══ Excerpt provided ══

These CGI functions are briefly explained. “Set-DateInTheWebArchive” is for setting the generation in the “Cookie” so that the generation information can be carried at the time of subsequent reference and returning the “Location” to the client terminal 10 to make the original URL as a current URL (see FIG. 9). “Set-Before-DateInTheWebArchive” is for setting the generation in the URL in the “Cookie” and returning the re-acquisition instruction with the original URL to the client terminal 10 (see FIG. 9).

The “original URL” is for extracting the contents (Web page) indicated by the original URL from the Web archive 21 based on the generation set in the “Cookie” and returning the extracted contents to the client terminal 10 (see FIG. 10). Note that when a shift is performed from a page of another domain by tracing the link, the browser 11 of the client terminal 10 does not provide the “Cookie”. Therefore, the instruction command “Get-BeforeDateInTheWebArchive” is embedded in the URL with the domain before the shift set as a destination, and the embedded URL is designated as the “Location” to return the re-access instruction to the domain before the shift to the client terminal 10.

The “Get-Before-DateInTheWebArchive” is for extracting the generation from the domain before the shift and returning the re-access instruction to the domain after the shift to the client terminal 10 so that the “Cookie” is set by the domain after the shift (see FIG. 11).

═══
══ Dataset excerpt ══

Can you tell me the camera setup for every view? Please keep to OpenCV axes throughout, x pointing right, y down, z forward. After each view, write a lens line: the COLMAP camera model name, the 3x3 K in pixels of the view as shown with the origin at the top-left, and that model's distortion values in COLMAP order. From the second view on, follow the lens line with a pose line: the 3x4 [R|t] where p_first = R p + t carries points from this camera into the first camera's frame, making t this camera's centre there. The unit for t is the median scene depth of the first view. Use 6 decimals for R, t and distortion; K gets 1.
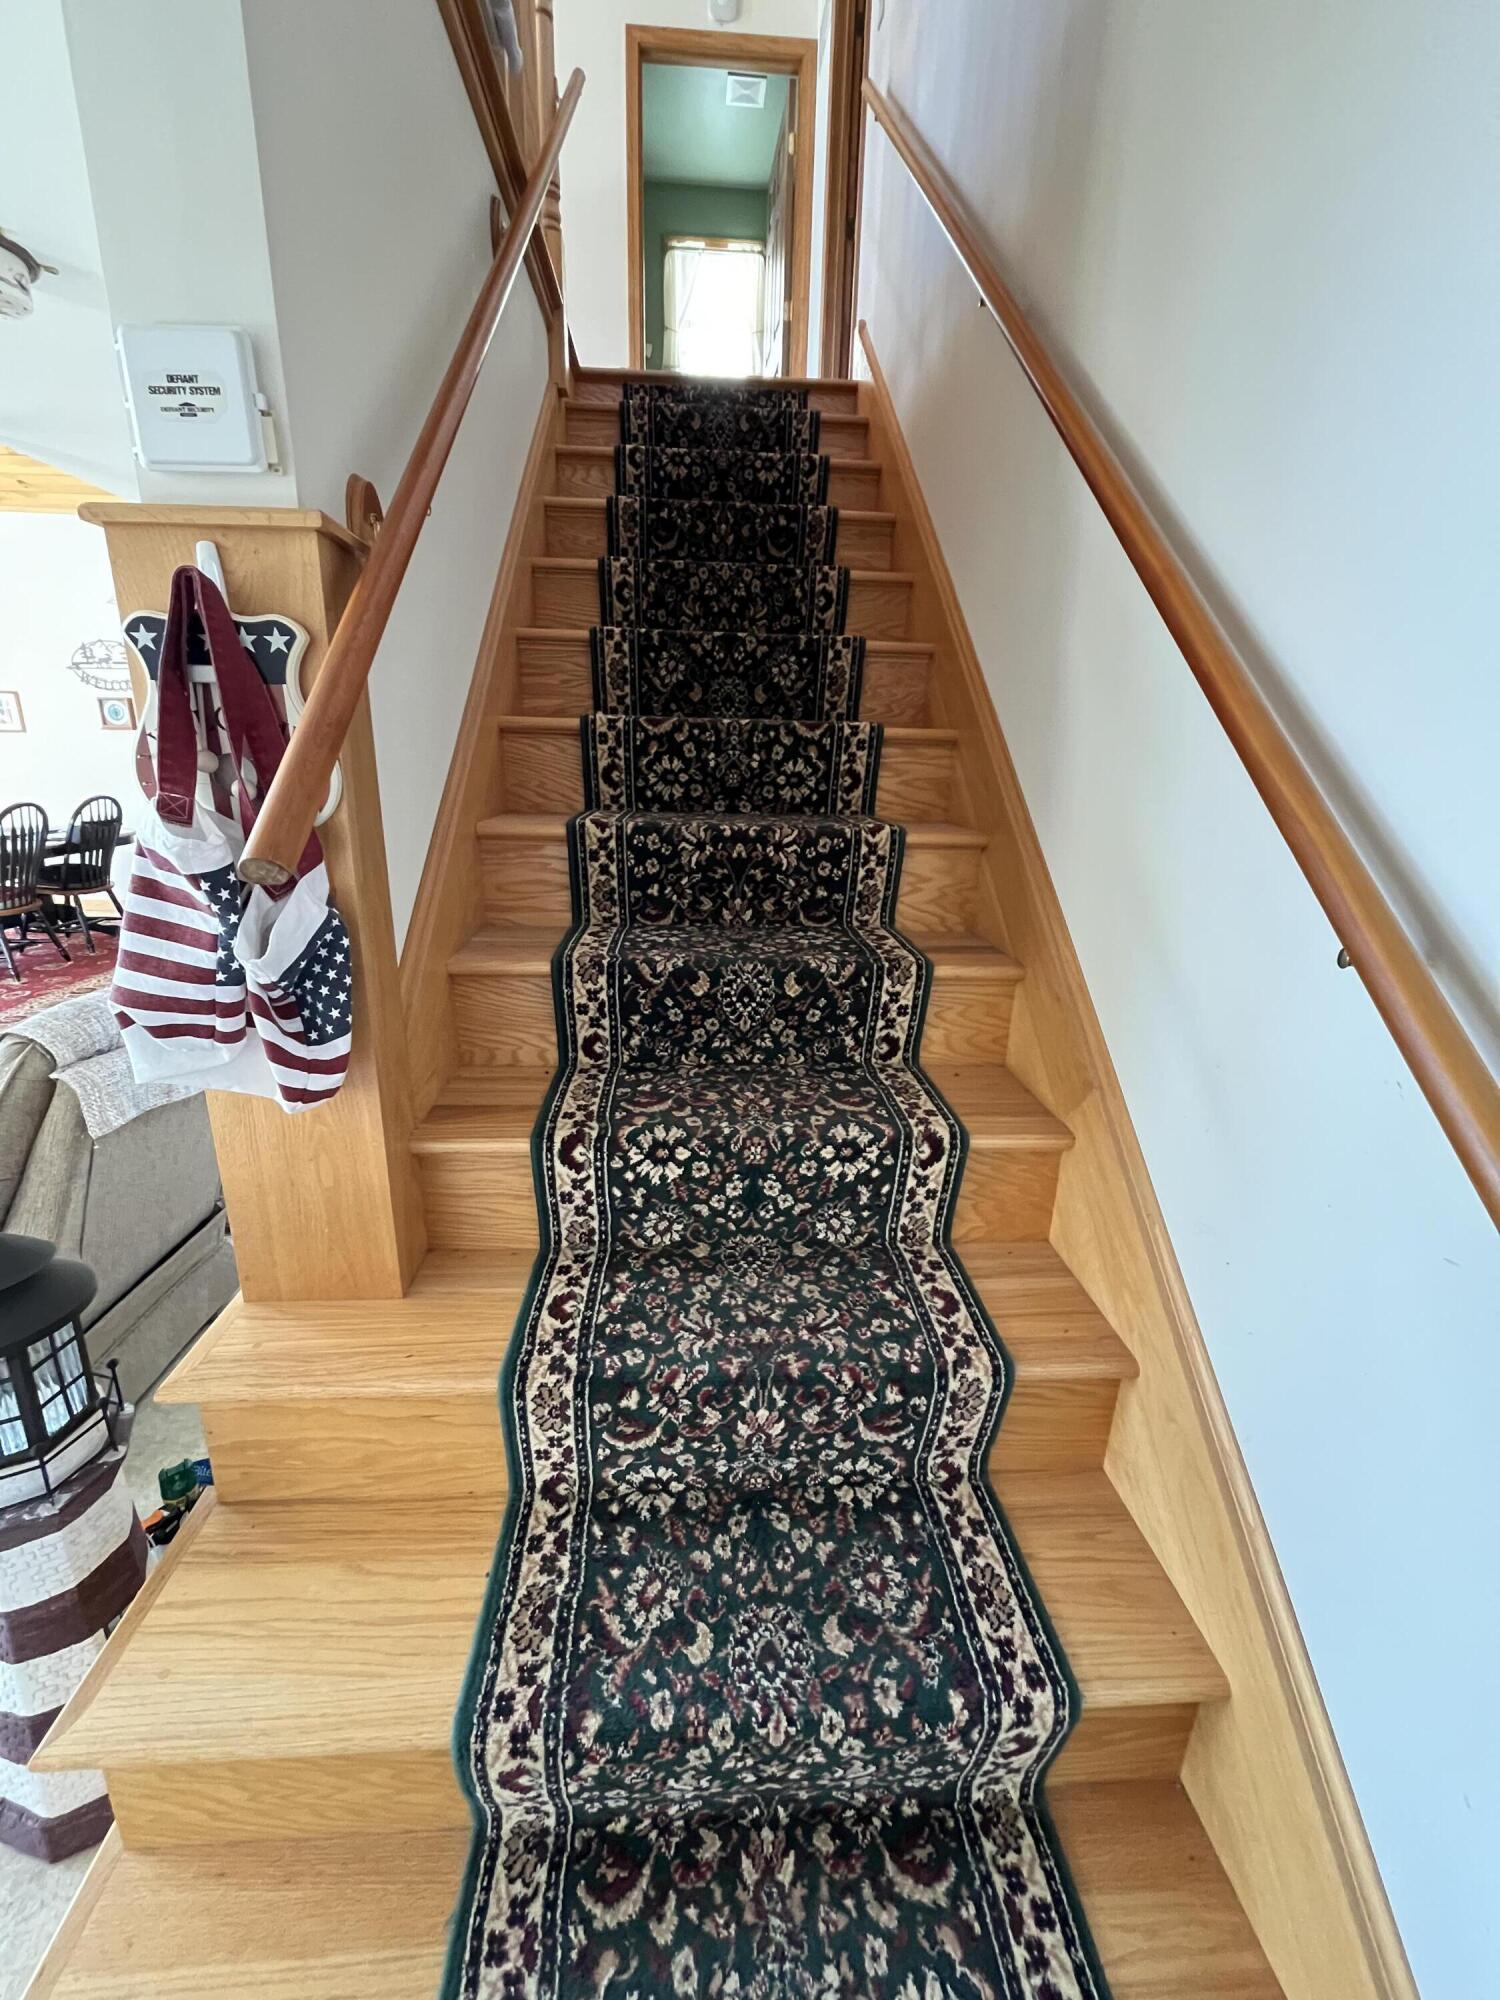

═══

- [To do]
• a. Reproduce the portion of the passage on the Web archive CGI functions starting at "These CGI functions" and ending at "10 (see FIG. 9).".
• b. Extend the passage on the Web archive CGI functions, continuing on from its last sentence.
The material is separate from the passage on the Web archive CGI functions.

- [Set of answers]
• a.
These CGI functions are briefly explained. “Set-DateInTheWebArchive” is for setting the generation in the “Cookie” so that the generation information can be carried at the time of subsequent reference and returning the “Location” to the client terminal 10 to make the original URL as a current URL (see FIG. 9). “Set-Before-DateInTheWebArchive” is for setting the generation in the URL in the “Cookie” and returning the re-acquisition instruction with the original URL to the client terminal 10 (see FIG. 9).

• b.
Returning to the explanation with reference to FIG. 8, when the CGI function name is “Set-DateInTheWebArchive” or “Set-Before-DateInTheWebArchive” (YES at step S802), as shown in FIG. 9, the information providing processor 22 decomposes the request data “REQUEST_URI” to extract the domain name, generation, and URI (step S901).

A Cookie issuing unit 22b sets the generation (=DateInTheWebArchive) and the original domain (=domain) in the “Cookie” (step S902), and sets generation-carried flag=1 in the “Cookie” (step S903). Subsequently, the information providing processor 22 instructs the client terminal 10 to re-access the original URL, designating “http://original domain/original URI” as the “Location” (step S904).

On the other hand, when the CGI function name is “original URL” (NO at step S802 and NO at step S803), as shown in FIG. 10, the information providing processor 22 decomposes the request data (REQUEST_URI) to extract the domain name and the URI (step S1001), and extract the source domain from “HTTP_REFERER” (step S1002).

At this time, if there is no source domain and the generation (=DateInTheWebArchive) has not been set in the “Cookie” (YES at step S1003 and YES at step S1004), the information providing processor 22 notifies the client terminal 10 of such an error that the generation has not been set in the “Cookie” (step S1005).

On the other hand, even without the source domain, if the generation (=DateInTheWebArchive) has been set in the “Cookie” (YES at step S1003 and NO at step S1004), the information providing processor 22 returns the contents (Web page) corresponding to the domain name, URI, and generation to the client terminal 10 (step S1006).

When there is the source domain, the domain name is the same as the source domain or the source domain is “ARCHIVE”, and the generation (=DateInTheWebArchive) has not been set in the “Cookie” (NO at step S1003, YES at step S1007, and YES at step S1008), the information providing processor 22 notifies the client terminal 10 of an error that the generation has not been set in the “Cookie” (step S1009).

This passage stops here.